Standing in front of an MSR tent and Thermarest mattresses at Cascade

Standing in front of an MSR tent and Thermarest mattresses at Cascade Designs in SoDo yesterday, Mayor Mike McGinn unveiled the city’s plan to distribute $50 million in the form of small loans to local businesses (mostly from private lenders) and use a $20 million federal grant to hire workers to make buildings and homes in the city more energy efficient. It’s an ambitious plan that McGinn hopes will add 10,000 jobs locally over the next few years. But it also shows why it’s so hard to bring the state and city’s persistently high unemployment rates (hovering between 8 and 9 percent) down.
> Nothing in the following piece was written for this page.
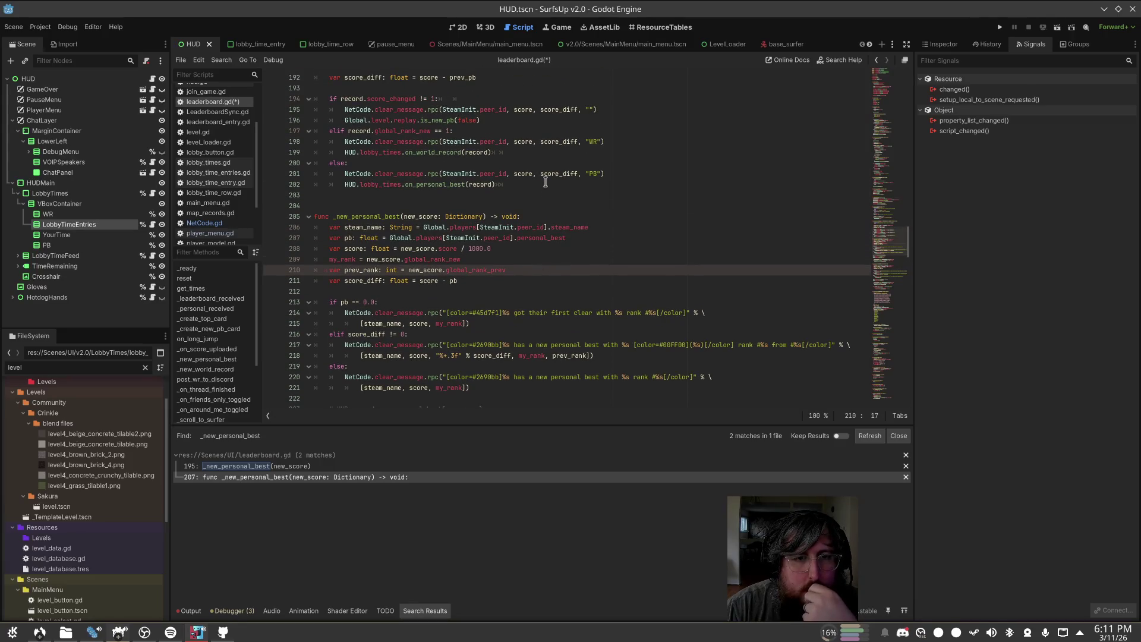
left_click(384, 260)
left_click(393, 273)
Step: Copy the my_rank and prev_rank lines into the else branch with proper indentation
key("End")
If successful, McGinn’s plan will recover less than 10 percent of the jobs lost in Puget Sound during the recession.According to Steve Johnson, Director of the Seattle Office of Economic Development, the Puget Sound area lost 125,000 jobs in 2008 and 2009. That’s more than half of the number of jobs lost in the recession statewide as companies like Boeing and Microsoft laid off thousands of employees, Washington Mutual and the Seattle Post-Intelligencer folded, and the construction industry ground to a halt. As we report in this week’s cover story, “Charity Mace”, only 23,000 jobs have been returned statewide in the so-called “recovery” this year. McGinn hopes to create a variety of jobs. The money targeted for retrofitting should put some builders back to work, and the small loans are meant to help business owners hire a couple more staff for their tech start-up, retail store, or restaurant. But it shows just how insurmountable the problem of joblessness in the area is (and how so many people came to be still looking after 99 weeks of collecting unemployment benefits) if an investment as large as $70 million can’t put a significant dent in the number of people still out of work.